Bill seeking to regulate trust companies OK’d
Legislation seeking to regulate trust companies based on the islands cleared the House of Representatives yesterday, setting into motion a plan to lure Asian and U.S. investors with millions of dollars in trust accounts.
HB 12-82, sponsored by Rep. William S. Torres, came just as Guam successfully attracted initial investments of $40 million from trust companies in the U.S. with the recent signing of the law regulating the financial sector.
The measure seeks to establish a mechanism to regulate and license trust companies that will be based here in order to protect public interest, while ensuring efficiency in the delivery in this type of service.
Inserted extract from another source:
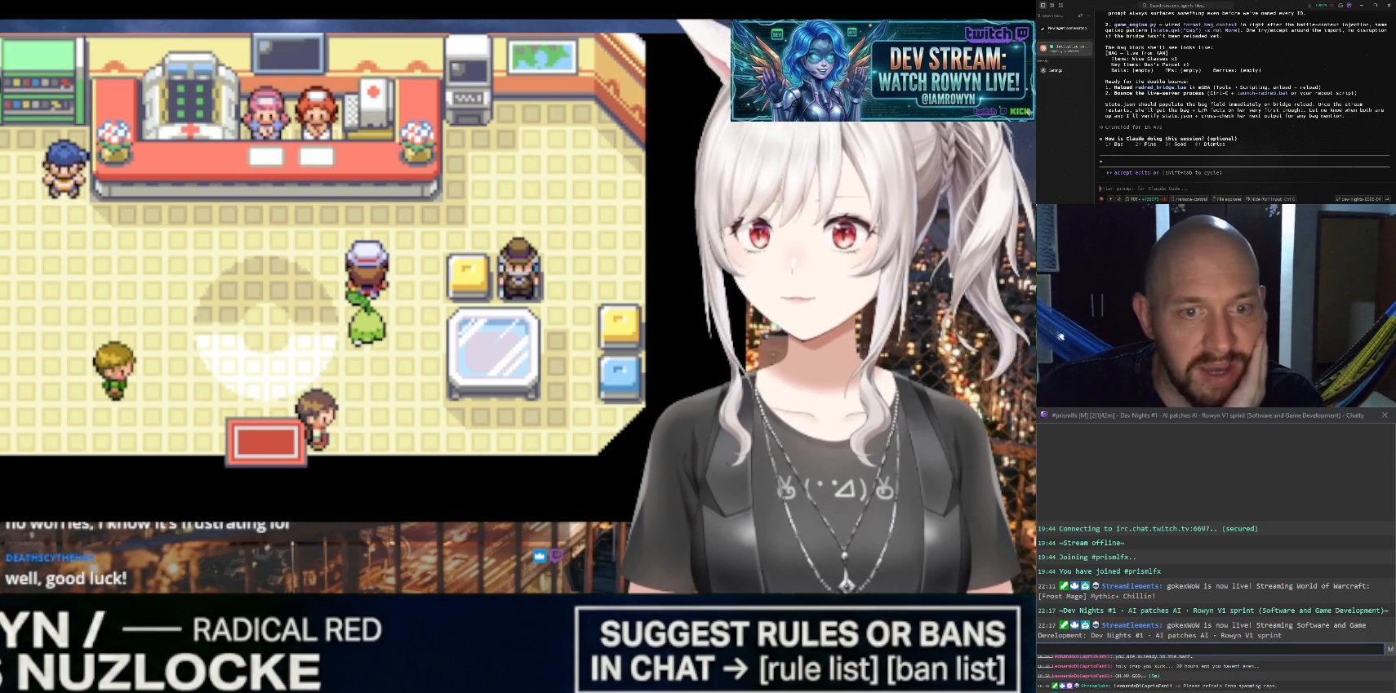
{"buttons": ["A"], "events": []}
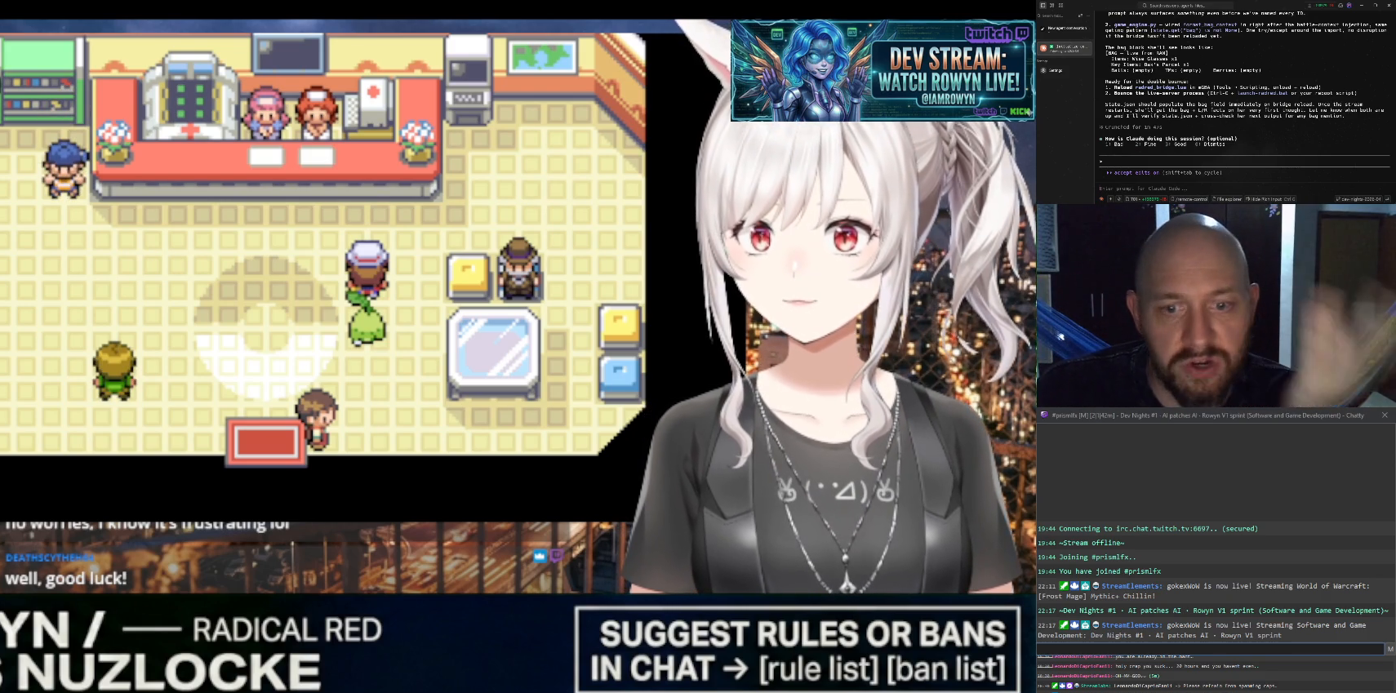
{"buttons": ["A"], "events": []}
Trust companies could be the CNMI’s future to help stir the local economy based on an economic study commissioned by the Northern Marianas College.
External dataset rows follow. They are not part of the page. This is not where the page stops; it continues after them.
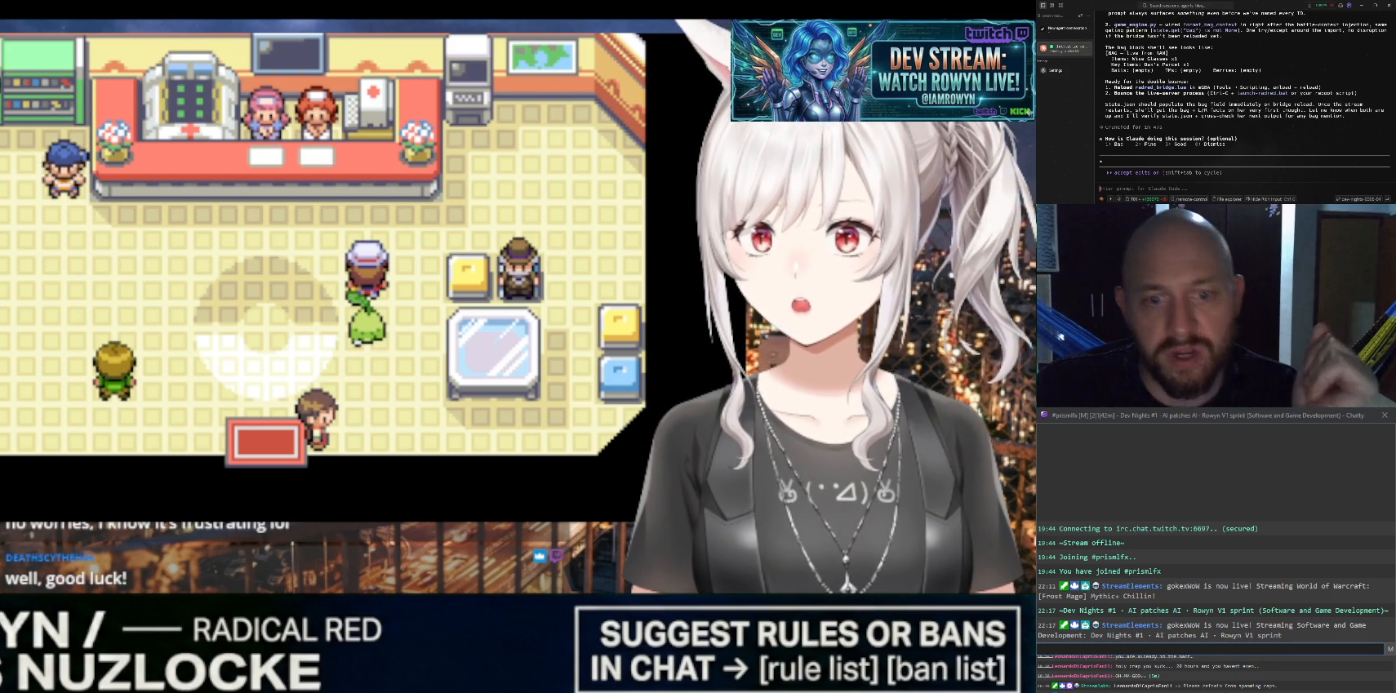
{"buttons": ["A"], "events": []}
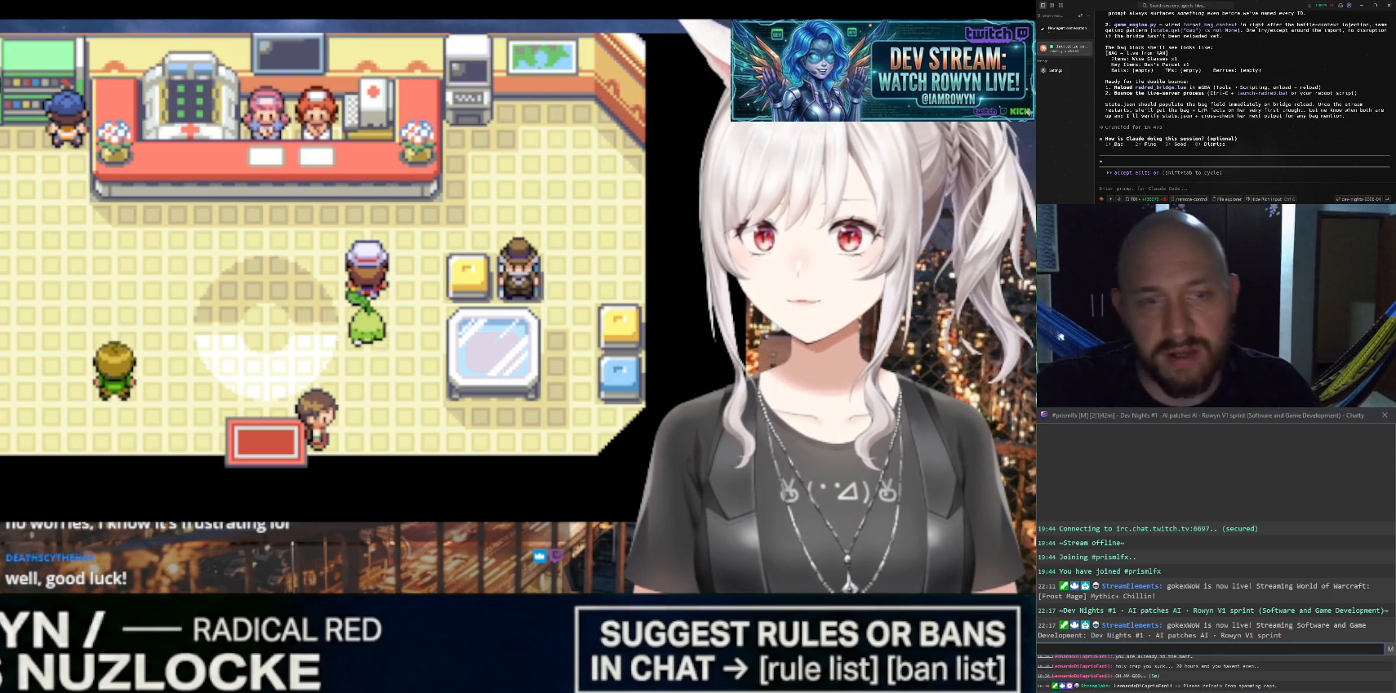
{"buttons": ["A"], "events": []}
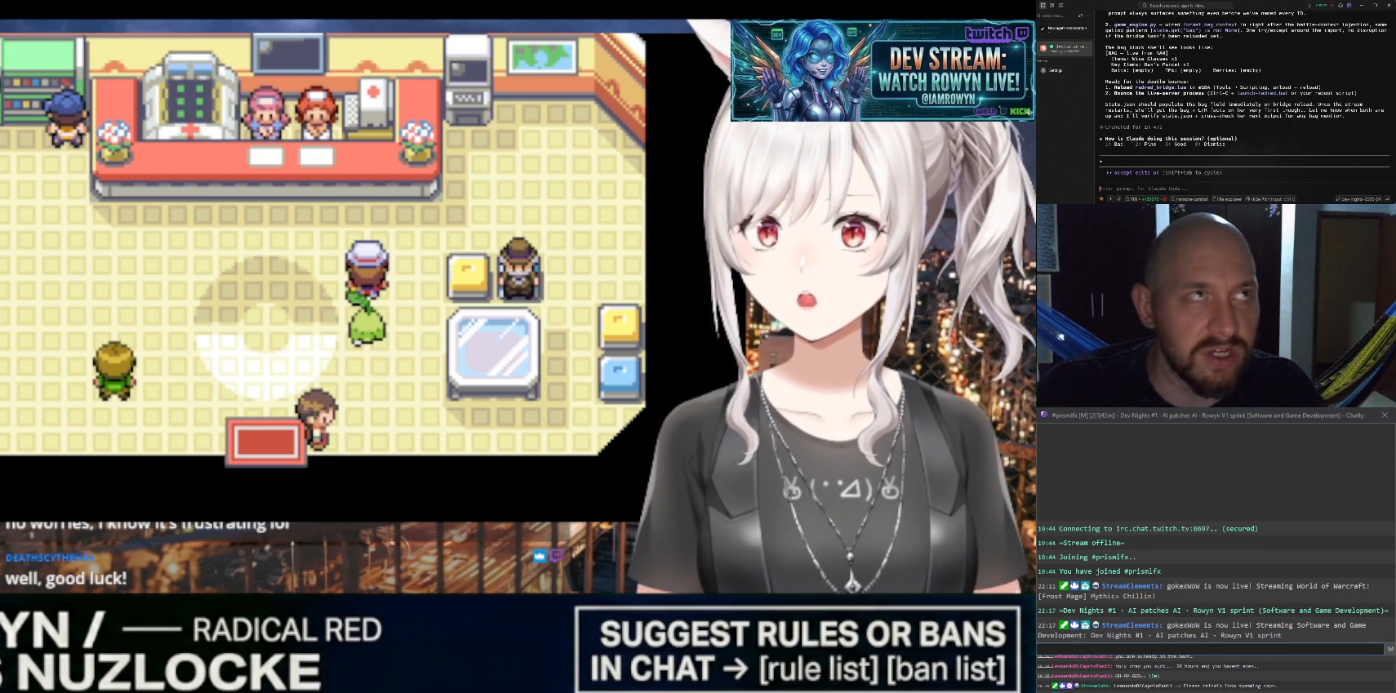
{"buttons": ["A"], "events": []}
The House Committee on House Commerce and Tourism Committee endorsed Mr. Torres proposal after months of review and after considering recommendations from several government agencies.
It noted that this new type of financial service would cater not only to Asian investors, but U.S.-based entrepreneurs and investors as well who would want to set up their businesses on the islands.
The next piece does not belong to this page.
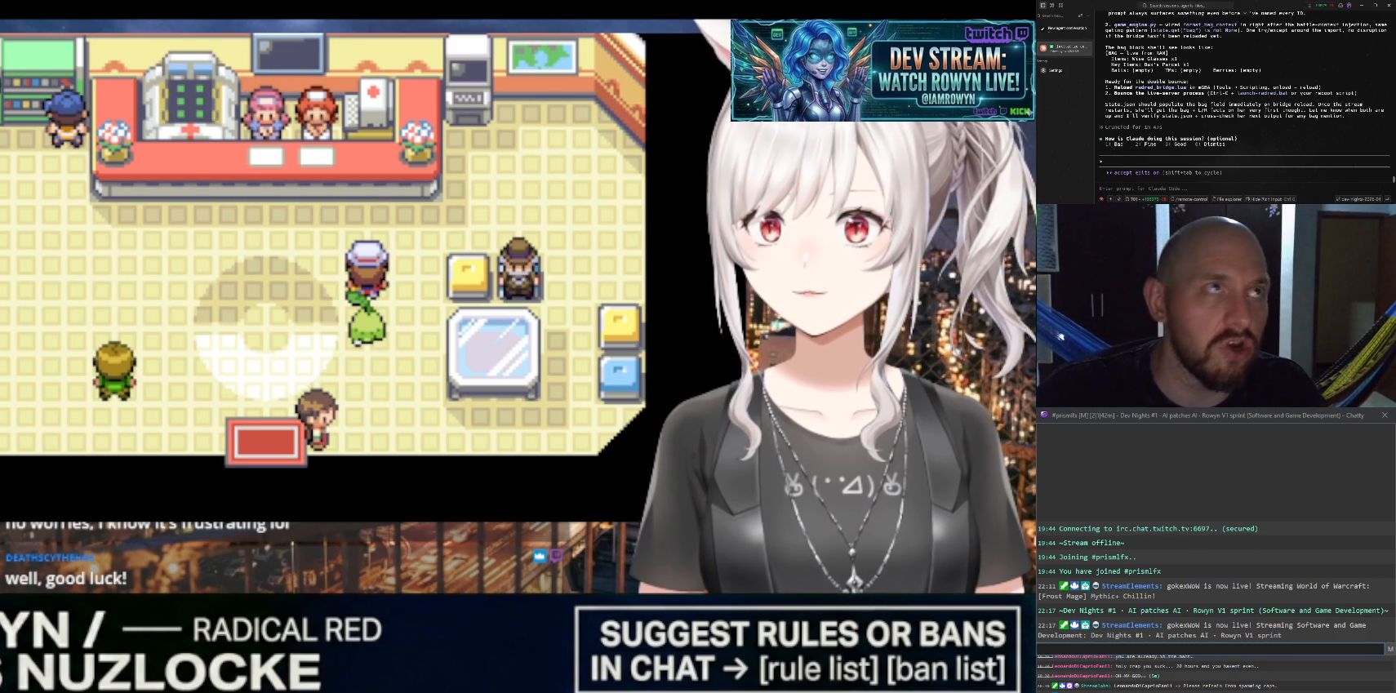
{"buttons": ["A"], "events": []}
HB 12-82 aims to “bring under public supervision those persons who are engaged in, or who desire to engage in the business of a trust company, not in connection with banking business,” the committee said in a report.
This will also ensure of an “adequate, efficient and competitive” trust company service in the CNMI, the committee said in endorsing the legislation. It now heads to the Senate for action.
Meanwhile, the lower house during its regular session yesterday reconsidered its action on a seeking a 100 percent rebate on taxes paid on cash compensation involving land transaction between the government and private landowners.
HB 12-131 has been pending in the Governor’s Office where it is risking possible veto as some of its provisions are being questioned by the governor’s advisers, according to House Floor Leader Oscar M. Babauta.
“The language in HB 12-131 is ambiguous. They interpret it to mean that the rebate should be 100 percent of what is paid to the landowners by the government,” he told in an interview.
The lower house is expected to re-draft the bill for a minor amendment which it hopes to pass within the next few days, added Mr. Babauta.
Offered by Rep. Heinz S. Hofschneider, the measure will compliment two existing laws that set the mechanism for land exchange and compensation by the government for private properties.
But landowners agreeing to buy out of their lots instead of land exchange are required to pay taxes to the CNMI, thereby getting an unfair deal compared with those who want to be compensated with another property.
The measure will further remedy this inequity by providing a 100 percent tax rebate on taxes paid on cash compensation received from the sale of private land to the government on or after January 1, 1994.